Ana sayfa » Teknoloji - Bilim » Matthew Etkisi Nedir? Bilim İnsanlarına Göre Zengin Olanlar Neden Daha Fazla Zenginleşiyor?
Matthew Etkisi Nedir? Bilim İnsanlarına Göre Zengin Olanlar Neden Daha Fazla Zenginleşiyor?
Bilim dünyası da ekonomi gibi, zenginler kulübüne sahip. Bu kulübün üyeleri, bir kez şöhret basamaklarını tırmandıktan sonra, adeta görünmez bir el tarafından sürekli yukarı çekiliyorlar. Peki bu nasıl oluyor?
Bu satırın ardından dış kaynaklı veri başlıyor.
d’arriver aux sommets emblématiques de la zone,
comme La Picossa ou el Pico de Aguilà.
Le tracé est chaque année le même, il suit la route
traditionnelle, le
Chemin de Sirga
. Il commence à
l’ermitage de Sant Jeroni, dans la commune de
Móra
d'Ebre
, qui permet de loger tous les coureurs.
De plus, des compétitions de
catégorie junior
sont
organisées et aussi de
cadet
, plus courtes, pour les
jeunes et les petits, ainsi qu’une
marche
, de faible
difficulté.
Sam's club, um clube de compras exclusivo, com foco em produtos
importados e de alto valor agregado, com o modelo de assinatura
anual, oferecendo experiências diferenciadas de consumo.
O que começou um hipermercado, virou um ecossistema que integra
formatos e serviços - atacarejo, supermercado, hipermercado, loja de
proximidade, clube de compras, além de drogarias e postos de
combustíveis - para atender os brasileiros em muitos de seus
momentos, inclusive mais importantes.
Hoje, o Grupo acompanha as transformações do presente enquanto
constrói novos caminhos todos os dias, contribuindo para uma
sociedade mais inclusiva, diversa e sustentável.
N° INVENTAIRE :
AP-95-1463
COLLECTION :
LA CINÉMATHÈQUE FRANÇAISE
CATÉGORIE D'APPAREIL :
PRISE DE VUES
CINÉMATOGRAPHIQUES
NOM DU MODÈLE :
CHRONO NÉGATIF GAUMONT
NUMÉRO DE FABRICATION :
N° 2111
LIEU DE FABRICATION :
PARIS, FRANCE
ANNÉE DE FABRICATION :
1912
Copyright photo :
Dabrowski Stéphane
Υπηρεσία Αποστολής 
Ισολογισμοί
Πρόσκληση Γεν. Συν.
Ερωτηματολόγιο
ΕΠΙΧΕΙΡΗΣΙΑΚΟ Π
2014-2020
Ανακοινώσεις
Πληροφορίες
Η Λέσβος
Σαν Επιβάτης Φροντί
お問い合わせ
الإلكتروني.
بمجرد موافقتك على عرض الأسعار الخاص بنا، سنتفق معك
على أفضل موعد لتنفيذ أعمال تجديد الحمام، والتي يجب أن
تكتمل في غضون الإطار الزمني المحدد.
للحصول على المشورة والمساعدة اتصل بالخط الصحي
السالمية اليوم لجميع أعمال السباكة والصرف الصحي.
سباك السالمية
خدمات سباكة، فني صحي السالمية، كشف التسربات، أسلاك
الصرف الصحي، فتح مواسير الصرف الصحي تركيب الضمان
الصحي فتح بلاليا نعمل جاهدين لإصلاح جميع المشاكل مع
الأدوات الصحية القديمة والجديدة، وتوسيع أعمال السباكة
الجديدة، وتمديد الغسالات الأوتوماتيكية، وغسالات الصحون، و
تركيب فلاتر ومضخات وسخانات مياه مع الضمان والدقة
Hayat, adil bir oyun alanı gibi görünse de perde arkasında işler her zaman o kadar da eşit ilerlemez. Özellikle tanınma ve başarı söz konusu olduğunda… İşte burada devreye pek bilinmeyen ama etkileri gözle görülen Matthew Etkisi giriyor: ‘’Etkiye göre zaten çok olana daha da fazlası verilir.’’ Peki ama bu ne demek? Gerçekten bir Nobel kazanmak sizi bilimde ‘ölümsüz’ mü yapar? Neden bazı bilim insanları, bir kez Nobel Ödülü kazandıktan sonra artık hiçbir kapı onlara kapanmıyor? Ya da zengin insanlar neden zenginliğine zenginlik katabiliyor? İşte tam da bu sorunun cevabı, “Matthew etkisi” adı verilen sosyolojik bir fenomenle açıklanıyor. Gelin Matthew etkisi nedir birlikte bakalım.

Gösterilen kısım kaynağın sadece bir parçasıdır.